Lomazzo’s List of Great Painters and Their Kindred Poets
“Each painter has naturally had a genus more conformable to one poet rather than another, and has followed that poet in his work, as it is easy to see in the modern painters. For one sees that Leonardo has expressed the movement and decorum of Homer, Polidoro the grandeur and sweep of Virgil, Michelangelo the profound obscurity of Dante, Raphael the pure majesty of Petrarch, Andrea Mantegna the keen judgment of Sannazaro, Titian the variety of Ariosto, and Gaudenzio Ferrari the devotion which one finds expressed in the books of the saints.”
Paolo Lomazzo, Trattato dell’ Arte delle Pittura, Milan, 1584, p. 283.
See also Castiglione’s list in Illustrations to Chapter VI, p. 313.
Giorgione—Leonardo on Rural and Pastoral Delights
“What moves thee, O man, to quit thy city habitations and leave thy friends and kin, and go in places wild by reason of mountains and valleys, if not the natural beauty of the world, the which, if thou well considerest, thou enjoyest only through the sense of sight? And if the poet wishes to call himself also a painter in such matters, why do you not take such sites as described by the poet and stay at home without feeling the excessive heat of the sun? And would not this be more useful and less wearisome since it is done in coolness and without moving about and risk of illness?

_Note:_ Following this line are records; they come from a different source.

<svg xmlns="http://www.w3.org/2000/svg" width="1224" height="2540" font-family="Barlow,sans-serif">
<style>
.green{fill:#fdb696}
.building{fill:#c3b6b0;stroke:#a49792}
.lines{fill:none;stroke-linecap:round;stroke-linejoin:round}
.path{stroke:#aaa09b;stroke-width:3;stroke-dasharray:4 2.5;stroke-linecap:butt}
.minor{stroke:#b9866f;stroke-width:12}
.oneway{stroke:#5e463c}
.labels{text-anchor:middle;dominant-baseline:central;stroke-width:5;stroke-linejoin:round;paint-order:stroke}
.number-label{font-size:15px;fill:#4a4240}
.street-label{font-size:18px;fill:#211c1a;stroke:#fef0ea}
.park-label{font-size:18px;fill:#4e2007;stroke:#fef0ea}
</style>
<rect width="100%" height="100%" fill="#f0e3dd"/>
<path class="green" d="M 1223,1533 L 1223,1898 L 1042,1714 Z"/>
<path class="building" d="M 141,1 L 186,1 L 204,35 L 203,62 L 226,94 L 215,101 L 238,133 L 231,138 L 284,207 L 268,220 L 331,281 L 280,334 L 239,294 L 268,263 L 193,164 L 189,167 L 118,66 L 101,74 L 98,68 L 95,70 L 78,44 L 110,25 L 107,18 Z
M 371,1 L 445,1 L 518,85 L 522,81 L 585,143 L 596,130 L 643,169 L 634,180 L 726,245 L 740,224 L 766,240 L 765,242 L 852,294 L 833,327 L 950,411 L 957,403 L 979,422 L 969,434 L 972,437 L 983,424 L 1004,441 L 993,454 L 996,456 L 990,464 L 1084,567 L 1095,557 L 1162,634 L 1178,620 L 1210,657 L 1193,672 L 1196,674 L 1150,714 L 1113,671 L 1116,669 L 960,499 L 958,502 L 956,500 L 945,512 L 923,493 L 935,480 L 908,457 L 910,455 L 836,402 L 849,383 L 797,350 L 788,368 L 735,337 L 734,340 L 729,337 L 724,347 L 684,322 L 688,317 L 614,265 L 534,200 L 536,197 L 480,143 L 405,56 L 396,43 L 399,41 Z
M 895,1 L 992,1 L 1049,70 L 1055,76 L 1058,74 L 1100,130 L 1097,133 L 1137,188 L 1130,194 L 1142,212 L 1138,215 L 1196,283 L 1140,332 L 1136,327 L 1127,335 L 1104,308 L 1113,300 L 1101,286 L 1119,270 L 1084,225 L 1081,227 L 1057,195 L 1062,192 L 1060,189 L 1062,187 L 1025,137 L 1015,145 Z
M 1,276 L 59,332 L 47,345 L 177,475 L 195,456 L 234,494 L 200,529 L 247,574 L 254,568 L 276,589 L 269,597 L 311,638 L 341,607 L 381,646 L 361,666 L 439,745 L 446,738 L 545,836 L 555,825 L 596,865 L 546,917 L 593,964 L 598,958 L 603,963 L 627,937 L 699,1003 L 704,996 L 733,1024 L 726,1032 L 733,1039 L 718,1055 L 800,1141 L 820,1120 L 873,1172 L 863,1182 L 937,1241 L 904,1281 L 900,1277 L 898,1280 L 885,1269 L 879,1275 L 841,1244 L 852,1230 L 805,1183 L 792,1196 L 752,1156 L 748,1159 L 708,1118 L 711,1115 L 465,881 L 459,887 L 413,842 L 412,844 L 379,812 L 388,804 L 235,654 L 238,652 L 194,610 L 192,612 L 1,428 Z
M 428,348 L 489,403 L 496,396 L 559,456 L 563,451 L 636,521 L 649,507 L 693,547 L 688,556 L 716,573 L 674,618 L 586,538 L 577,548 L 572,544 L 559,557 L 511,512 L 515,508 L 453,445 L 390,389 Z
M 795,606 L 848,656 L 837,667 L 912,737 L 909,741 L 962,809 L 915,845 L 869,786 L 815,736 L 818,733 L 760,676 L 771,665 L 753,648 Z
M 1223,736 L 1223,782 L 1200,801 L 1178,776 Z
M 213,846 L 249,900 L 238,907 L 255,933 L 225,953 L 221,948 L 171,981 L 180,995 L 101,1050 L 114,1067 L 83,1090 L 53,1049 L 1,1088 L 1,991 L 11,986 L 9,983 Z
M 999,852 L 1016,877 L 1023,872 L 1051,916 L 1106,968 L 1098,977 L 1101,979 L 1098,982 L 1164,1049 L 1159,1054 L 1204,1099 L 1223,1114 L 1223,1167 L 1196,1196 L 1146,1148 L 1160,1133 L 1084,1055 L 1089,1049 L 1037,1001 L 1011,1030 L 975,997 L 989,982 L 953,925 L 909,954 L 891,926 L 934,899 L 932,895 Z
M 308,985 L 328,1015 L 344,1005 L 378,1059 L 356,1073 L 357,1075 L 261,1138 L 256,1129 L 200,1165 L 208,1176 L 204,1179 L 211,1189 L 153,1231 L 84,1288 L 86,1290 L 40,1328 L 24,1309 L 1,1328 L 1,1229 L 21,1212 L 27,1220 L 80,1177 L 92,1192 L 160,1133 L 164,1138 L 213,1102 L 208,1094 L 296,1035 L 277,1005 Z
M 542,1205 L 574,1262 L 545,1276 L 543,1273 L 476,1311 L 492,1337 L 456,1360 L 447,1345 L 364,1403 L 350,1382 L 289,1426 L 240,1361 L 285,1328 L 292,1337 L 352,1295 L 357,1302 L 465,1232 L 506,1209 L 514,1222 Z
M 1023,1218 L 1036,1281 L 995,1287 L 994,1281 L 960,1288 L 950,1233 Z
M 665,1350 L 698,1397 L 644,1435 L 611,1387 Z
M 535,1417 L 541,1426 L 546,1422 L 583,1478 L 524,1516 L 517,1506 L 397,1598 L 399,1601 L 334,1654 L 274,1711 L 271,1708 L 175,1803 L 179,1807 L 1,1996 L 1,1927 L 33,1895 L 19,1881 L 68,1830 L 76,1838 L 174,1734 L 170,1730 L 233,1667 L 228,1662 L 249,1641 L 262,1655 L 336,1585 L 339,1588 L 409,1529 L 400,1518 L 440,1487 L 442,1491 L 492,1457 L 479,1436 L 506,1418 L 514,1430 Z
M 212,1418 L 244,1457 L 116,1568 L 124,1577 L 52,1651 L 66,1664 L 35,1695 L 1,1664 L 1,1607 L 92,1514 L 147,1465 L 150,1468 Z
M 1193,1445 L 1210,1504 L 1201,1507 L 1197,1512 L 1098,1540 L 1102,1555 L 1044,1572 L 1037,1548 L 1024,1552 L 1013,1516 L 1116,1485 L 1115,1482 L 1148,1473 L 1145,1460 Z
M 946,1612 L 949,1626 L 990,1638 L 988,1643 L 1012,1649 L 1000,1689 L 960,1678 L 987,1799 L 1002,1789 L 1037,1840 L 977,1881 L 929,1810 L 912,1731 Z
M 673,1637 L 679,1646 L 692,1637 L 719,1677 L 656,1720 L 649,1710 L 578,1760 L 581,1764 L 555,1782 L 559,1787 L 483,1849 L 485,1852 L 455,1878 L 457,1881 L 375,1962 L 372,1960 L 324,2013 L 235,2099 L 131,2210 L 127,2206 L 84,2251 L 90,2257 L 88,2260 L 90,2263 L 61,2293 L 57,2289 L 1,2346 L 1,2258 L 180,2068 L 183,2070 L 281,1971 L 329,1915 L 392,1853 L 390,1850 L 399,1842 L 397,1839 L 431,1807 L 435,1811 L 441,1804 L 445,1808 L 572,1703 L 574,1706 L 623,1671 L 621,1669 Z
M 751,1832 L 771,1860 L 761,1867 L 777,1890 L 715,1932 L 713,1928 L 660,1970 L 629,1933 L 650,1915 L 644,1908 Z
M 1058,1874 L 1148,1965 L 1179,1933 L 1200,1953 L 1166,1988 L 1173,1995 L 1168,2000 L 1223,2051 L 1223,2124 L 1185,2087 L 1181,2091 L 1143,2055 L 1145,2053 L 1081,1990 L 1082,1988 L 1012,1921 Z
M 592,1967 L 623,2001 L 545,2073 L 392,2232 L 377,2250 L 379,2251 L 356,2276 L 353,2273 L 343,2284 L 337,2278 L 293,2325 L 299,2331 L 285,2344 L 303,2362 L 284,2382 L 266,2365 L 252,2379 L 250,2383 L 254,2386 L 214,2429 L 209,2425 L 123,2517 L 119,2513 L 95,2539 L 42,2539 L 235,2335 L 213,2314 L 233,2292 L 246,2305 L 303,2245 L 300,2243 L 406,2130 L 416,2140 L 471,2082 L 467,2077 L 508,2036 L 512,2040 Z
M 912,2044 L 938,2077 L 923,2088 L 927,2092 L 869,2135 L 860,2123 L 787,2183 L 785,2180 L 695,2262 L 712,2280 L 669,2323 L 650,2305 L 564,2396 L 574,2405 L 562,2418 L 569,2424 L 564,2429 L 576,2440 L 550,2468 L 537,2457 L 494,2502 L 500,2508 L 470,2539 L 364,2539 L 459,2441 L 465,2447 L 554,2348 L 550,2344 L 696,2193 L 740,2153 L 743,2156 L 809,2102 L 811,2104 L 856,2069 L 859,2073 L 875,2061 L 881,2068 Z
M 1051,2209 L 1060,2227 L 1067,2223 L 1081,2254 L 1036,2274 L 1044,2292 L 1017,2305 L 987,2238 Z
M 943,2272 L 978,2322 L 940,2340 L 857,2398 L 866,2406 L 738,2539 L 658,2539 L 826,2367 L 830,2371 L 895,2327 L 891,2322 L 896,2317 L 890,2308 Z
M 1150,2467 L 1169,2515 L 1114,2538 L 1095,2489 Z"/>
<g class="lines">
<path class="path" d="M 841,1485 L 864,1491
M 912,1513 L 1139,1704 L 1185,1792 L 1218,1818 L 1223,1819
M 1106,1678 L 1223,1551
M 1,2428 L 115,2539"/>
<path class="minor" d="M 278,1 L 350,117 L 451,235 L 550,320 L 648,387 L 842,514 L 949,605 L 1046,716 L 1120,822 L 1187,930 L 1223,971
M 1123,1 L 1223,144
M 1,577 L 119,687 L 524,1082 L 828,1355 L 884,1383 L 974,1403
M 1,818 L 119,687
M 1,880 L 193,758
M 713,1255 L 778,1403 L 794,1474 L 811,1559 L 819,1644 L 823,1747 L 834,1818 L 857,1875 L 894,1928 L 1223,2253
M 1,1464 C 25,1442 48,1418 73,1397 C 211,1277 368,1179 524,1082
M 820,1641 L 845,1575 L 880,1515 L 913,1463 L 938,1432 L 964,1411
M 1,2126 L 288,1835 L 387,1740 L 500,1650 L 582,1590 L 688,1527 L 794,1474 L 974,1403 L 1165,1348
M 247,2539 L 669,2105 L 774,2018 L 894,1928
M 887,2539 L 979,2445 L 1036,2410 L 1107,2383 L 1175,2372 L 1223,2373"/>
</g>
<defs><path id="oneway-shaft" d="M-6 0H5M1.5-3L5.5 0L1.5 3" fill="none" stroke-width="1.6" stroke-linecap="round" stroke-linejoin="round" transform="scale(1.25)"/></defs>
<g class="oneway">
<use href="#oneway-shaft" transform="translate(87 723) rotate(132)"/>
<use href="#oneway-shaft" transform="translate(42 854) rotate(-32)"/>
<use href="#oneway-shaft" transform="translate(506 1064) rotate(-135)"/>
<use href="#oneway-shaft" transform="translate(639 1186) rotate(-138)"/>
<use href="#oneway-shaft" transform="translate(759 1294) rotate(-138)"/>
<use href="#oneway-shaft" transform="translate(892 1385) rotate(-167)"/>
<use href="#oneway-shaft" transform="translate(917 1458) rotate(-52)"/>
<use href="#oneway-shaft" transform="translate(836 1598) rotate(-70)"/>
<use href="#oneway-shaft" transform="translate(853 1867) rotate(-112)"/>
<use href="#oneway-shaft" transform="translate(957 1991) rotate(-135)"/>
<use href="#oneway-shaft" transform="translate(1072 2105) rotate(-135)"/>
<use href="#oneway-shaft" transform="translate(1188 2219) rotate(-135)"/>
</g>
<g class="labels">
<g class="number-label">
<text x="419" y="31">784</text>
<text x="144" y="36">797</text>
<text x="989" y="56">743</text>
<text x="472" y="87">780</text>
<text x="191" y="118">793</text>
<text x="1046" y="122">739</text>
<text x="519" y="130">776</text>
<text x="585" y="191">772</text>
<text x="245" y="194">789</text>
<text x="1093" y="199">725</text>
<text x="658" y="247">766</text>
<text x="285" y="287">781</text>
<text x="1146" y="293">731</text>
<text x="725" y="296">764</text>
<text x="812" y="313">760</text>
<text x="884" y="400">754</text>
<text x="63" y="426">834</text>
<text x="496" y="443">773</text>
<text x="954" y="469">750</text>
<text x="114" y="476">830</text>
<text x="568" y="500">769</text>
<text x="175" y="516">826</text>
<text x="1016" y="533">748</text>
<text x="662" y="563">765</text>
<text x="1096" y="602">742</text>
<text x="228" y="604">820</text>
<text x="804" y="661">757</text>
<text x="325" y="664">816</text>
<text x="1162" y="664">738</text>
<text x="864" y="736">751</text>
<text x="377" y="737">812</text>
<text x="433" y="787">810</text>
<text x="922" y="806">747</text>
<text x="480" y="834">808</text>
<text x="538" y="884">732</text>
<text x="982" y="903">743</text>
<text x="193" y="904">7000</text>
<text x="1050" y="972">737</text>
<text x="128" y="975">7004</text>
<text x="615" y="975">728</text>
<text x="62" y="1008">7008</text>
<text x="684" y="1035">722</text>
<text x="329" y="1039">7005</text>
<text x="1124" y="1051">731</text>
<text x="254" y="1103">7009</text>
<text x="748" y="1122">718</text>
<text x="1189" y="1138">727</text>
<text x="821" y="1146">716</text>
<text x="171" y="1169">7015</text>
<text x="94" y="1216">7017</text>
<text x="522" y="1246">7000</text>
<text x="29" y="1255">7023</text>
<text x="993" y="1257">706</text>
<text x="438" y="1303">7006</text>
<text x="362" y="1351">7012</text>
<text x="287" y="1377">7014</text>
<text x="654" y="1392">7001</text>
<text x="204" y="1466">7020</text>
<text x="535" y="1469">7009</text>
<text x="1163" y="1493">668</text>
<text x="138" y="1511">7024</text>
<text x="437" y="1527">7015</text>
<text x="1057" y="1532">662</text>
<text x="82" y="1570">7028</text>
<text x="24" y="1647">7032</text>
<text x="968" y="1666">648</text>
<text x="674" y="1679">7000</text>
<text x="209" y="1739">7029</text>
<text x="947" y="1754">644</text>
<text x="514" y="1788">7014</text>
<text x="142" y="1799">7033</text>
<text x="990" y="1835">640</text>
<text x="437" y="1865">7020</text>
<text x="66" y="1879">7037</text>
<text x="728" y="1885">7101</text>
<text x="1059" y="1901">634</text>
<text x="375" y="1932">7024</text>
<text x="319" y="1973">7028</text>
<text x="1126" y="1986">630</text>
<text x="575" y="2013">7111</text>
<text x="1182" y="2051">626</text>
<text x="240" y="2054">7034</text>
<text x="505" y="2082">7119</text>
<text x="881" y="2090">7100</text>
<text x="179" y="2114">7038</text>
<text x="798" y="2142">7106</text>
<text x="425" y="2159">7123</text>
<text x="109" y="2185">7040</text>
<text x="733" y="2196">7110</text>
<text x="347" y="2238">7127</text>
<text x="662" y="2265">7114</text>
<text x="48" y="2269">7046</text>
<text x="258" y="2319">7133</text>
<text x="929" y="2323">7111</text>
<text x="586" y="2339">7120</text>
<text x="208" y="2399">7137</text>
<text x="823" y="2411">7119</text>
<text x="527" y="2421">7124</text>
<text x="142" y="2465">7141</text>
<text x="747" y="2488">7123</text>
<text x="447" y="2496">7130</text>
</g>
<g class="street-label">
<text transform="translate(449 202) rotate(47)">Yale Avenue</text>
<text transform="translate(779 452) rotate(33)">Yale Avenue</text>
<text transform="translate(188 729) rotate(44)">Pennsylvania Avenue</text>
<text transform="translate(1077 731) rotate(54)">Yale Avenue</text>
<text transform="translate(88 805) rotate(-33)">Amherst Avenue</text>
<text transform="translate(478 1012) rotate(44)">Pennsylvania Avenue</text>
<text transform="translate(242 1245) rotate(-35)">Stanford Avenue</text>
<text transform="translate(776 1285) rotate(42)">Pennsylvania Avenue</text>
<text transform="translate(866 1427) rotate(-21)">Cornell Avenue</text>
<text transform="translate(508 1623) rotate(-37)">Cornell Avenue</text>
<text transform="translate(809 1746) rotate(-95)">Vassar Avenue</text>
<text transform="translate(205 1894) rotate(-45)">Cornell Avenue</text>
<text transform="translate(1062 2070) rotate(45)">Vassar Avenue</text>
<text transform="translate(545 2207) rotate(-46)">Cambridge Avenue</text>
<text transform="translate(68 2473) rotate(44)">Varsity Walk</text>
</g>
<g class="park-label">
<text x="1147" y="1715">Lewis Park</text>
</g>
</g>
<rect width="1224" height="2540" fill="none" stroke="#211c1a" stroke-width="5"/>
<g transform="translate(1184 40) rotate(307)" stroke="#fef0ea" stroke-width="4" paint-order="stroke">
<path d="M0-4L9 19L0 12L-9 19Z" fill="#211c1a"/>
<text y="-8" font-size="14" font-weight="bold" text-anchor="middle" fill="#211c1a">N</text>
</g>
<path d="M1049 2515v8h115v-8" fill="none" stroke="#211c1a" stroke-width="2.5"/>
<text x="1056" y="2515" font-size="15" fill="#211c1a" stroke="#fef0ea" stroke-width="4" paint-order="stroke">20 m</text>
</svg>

“But the mind cannot enjoy the benefit of the eyes, windows of its habitation, and cannot receive the varieties of delightful spots, cannot see the shady valleys furrowed by the play of winding streams, cannot see the various flowers which with their colors make a harmony for the eye—and so with all the things which can be represented to that eye.”
“But if the painter in the cold and harsh winter time sets before thee those same places painted, and others, in which thou mayest have experienced thy pleasures beside some fountain, thou canst see again thyself as a lover, with thy loved one in blossoming meadows, under the sweet shadow of verdurous trees—wilt thou not receive quite an other pleasure than from hearing such an effect described by the poet?”
Leonardo, Trattato, Wien, 1882, p. 44.
This is so fully in the mood of Giorgione’s idyllism that one likes to think that he may have talked over such themes with Leonardo when they met in Venice in 1500.